George's fellow reapers confront Kane and learn that he had realized and did not care that the "pebbles" of their misdeeds would cause "waves" of misfortune elsewhere. Unhappy with his style of management, they try to deduce how exactly a fellow reaper can be killed. They shoot and drown him to no effect before finally dismembering and cremating him. His ashes are then shot into orbit along with those of Murray, the cat belonging to George's boss Delores. At the launch, Delores tells George that the employee who had sued her for harassment had done so at several of the employee's previous jobs, and George is reinstated, now with a corner office.

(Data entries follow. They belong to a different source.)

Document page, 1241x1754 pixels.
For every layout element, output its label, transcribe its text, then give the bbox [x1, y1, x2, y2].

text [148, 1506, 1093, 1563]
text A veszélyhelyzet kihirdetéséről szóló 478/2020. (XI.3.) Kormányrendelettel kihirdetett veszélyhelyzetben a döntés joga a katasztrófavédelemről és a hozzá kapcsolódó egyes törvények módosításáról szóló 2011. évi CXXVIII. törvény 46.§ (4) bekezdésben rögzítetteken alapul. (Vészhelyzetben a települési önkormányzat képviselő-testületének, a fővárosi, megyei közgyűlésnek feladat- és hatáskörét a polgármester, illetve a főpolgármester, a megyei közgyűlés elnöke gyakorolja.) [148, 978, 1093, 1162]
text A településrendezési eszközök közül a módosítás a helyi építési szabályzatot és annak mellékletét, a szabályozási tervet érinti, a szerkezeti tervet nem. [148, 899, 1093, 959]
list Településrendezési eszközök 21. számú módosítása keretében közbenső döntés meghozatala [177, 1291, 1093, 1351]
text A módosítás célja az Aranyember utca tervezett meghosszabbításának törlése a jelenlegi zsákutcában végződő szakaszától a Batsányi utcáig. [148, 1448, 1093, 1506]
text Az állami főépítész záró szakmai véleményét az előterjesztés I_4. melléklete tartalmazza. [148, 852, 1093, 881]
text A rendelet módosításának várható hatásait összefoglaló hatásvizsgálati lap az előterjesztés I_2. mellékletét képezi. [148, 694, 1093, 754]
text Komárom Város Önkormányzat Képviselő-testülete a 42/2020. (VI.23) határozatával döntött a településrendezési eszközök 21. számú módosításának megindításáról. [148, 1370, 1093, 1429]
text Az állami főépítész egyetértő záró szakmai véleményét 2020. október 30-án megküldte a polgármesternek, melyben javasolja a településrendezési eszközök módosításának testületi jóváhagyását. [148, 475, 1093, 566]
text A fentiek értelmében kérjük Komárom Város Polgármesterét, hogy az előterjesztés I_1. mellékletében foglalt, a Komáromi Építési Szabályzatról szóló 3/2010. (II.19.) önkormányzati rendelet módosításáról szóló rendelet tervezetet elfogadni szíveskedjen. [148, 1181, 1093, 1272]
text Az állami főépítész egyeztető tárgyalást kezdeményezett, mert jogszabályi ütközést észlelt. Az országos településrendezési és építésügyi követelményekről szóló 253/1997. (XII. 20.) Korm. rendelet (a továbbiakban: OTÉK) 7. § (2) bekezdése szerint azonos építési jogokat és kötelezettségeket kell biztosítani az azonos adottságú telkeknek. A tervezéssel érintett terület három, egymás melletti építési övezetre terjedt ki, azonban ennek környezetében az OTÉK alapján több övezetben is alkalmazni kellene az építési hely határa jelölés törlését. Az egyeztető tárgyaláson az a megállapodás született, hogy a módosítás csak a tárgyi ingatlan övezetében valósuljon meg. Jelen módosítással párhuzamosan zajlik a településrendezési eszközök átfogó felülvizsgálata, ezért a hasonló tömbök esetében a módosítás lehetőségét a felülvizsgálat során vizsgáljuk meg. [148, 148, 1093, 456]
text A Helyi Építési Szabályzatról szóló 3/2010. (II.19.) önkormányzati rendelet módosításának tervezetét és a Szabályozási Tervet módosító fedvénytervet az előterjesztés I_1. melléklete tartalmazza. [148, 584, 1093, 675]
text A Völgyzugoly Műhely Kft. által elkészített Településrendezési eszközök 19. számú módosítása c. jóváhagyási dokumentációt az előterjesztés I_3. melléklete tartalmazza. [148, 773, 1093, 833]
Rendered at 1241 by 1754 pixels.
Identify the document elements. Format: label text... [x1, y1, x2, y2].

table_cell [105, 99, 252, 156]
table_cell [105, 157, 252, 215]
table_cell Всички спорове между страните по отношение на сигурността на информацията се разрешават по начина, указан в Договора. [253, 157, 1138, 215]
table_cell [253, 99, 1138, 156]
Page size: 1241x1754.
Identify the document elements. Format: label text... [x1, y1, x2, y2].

The reapers walk away from the launch, wondering who their new boss will be. George, after seeing her sister and mother drive off on vacation, finds herself suddenly showered with Post-Its falling from the sky, like the Post-Its their former leader Rube had used to deliver their reaping assignments.

===Interpretation===
Some have postulated that this means George realized she has been selected as the group's new leader. As an example, Padraig Cotter writing for Screen Rant dismisses any ambiguity and summarizes that "the movie ends with Georgia being promoted to head reaper".

== Cast ==
- Ellen Muth as Georgia Lass
- Callum Blue as Mason
- Sarah Wynter as Daisy Adair
- Jasmine Guy as Roxy Harvey
- Britt McKillip as Reggie Lass
- Shenae Grimes as Jennifer Hardick
- Christine Willes as Delores Herbig
- Cynthia Stevenson as Joy Lass
- Jordan Hudyma as Hudson Hart
- Henry Ian Cusick as Cameron Kane

== Casting ==
In June 2007, a casting call was posted on an entertainment industry website for the role of Daisy Adair, formerly played by Laura Harris, who was unable to reprise the role due to commitments with Women's Murder Club. It noted that John Masius wrote the film and also confirmed that Mandy Patinkin, who starred in the original series, was not in the film. In August 2007, it was confirmed that Sarah Wynter would take over the role of Daisy Adair from Laura Harris. Harris and Wynter previously played sisters in the second season of 24. Henry Ian Cusick would play a new character named Cameron Kane.

== Release ==
The film's release date was set for July 2008 and later rescheduled and released on February 17, 2009. An exclusive television debut occurred on January 16, 2009, on SuperChannel in Canada. It has also been shown in the United States on Syfy.

== Reception ==
David Nusair of Reel Film reviews gave the film 3 stars out of 4, declaring it as a "fitting send-off for the cult Showtime program", and describing the overall work as "an uneven yet worthwhile endeavor that's clearly been designed to appeal to both ardent fans and neophytes alike, although it does go without saying that the show's followers will have an easier time overlooking the movie's sporadic deficiencies than newcomers." Writing for 7(M) Pictures, Kevin Carr gave the film 3 out of 5 stars, praising it for reuniting the show’s cast and hoping it would lead to the creation of another film, but criticized the recasting of Daisy Adair.